READING TEXT:
=== Begin Enclosure ===

Best performance cars 2024: the thrillers to buy – and avoid

The best performance cars combine sports car-rivalling acceleration and engaging handling with impressive everyday usability, but which should you consider – and which are best avoided?...

Author Avatar
Mark Pearson
Published03 March 2024

What makes a great performance car? On the surface it's simple: lots of power from a charismatic engine, along with agile, involving handling.

However, while pure sports cars are often weekend toys, performance cars have to be practical and comfortable enough to use every day. And that means they also need at least four seats, a decent boot, a compliant ride and a plush, user-friendly interior.

Our team of highly experienced reviewers have the never-arduous job of testing these cars in all of those areas – and more – to ensure their verdicts meet the needs of the performance car buyer. And following that extensive testing, they agree that the BMW M3 Touring is the very best performance car to buy in 2024.

Best performance cars - Audi E-tron GT and Porsche Taycan

Below, we explain why. Plus, we reveal our top 10 performance cars, and point you in the right direction to read the full reviews or save money by viewing the best performance car deals available right now.

Buying & Owning


  • Staggering pace and grip
  • Surprisingly comfortable ride
  • High-quality interior


  • Doesn't sound that special
  • Pricey to buy
  • As expensive to run as you'd expect

We had to wait more than 35 years for an estate version of the BMW M3, but its place at the top of our performance car table demonstrates it was worth the wait. Not only is the BMW M3 Touring the most practical M3 yet – and by a long way – but it has four-wheel drive as standard, which makes it exceptionally capable in all weather conditions.

Despite the extra bulk, its 0-62mph time of 3.6sec is just 0.1sec slower than the saloon's, and still noticeably faster than that of the closely related Alpina B3 Touring and the Audi RS4 Avant. The Touring’s additional weight doesn’t blunt the car’s handling, either; it remains beautifully balanced.

However, the M3 Touring's real trump card compared with four-door rivals such as the Alfa Romeo Giulia Quadrifoglio, is the extra practicality it offers. There's 500 litres of space beneath the luggage cover (and considerably more above), plus the 40/20/40 split-folding rear seat and the ability to open the tailgate and rear windscreen independently add to the versatility.

=== End Enclosure ===

COLLECTED DATA:
=== Begin Enclosure ===

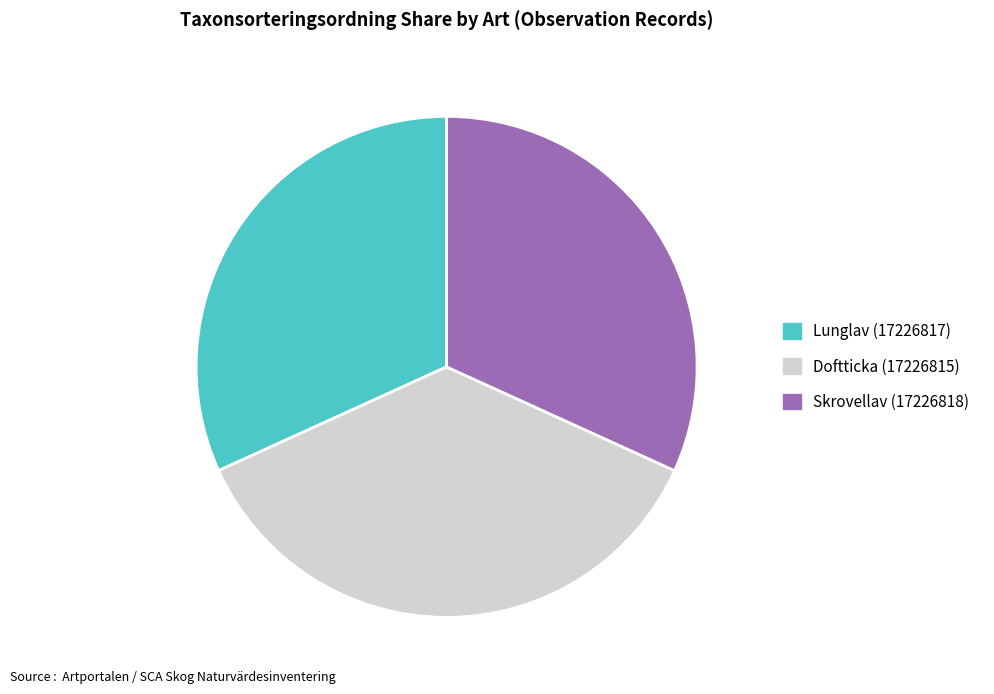

How many slices are in this pie chart?

3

=== End Enclosure ===

REQUIRED ACTIONS:
1 – According to the performance car article, what is the BMW M3 Touring's 0-62mph time?
2 – Continue the performance car article from its final sentence.
The data placed after the performance car article isn't needed here.

ANSWER SECTION:
1 – 3.6 seconds.

2 –
“I'm a big fan of adjusting a car to suit my needs, and in the M3 Touring, the driver has lots of scope for tailoring its behaviour to suit their mood or the road conditions. And given its tremendous abilities, you have to wonder why BMW didn't make this car years ago.” – Will Nightingale, Reviews Editor

Read our BMW M3 Touring review

Buying & Owning


  • Incredible point-to-point pace
  • More spacious rear seats than in the coupé
  • Wonderful interior quality


  • You'll want to add a fair few options
  • Range isn’t spectacular
  • Non-electric rivals have bigger boots

If you want the best blend of electric power and driving excitement, then look no further than the Porsche Taycan Cross Turismo.

Turbo and Turbo S trim levels deliver on power and performance, forsaking range for a 0-62mph time of as low as 2.8sec. However, our preferred 4S trim strikes a much better balance between performance and range – it can cover the same sprint in a still-rapid 4.1sec, yet can officially travel 304 miles between charges.

The Cross Turismo wraps all of its power in a compelling package which offers greater versatility than the regular model, thanks to a bigger boot and roomier rear passenger space – even though you can fit more inside the combustion-engined Audi RS6 Avant and Mercedes-AMG E63 S Estate

Inside, the Taycan's curved 16.8in digital instrument cluster does a good job of putting all the information you might want right in front of you, plus it's fully customisable, meaning you can prioritise the information you want, such as remaining range or directions from the sat-nav.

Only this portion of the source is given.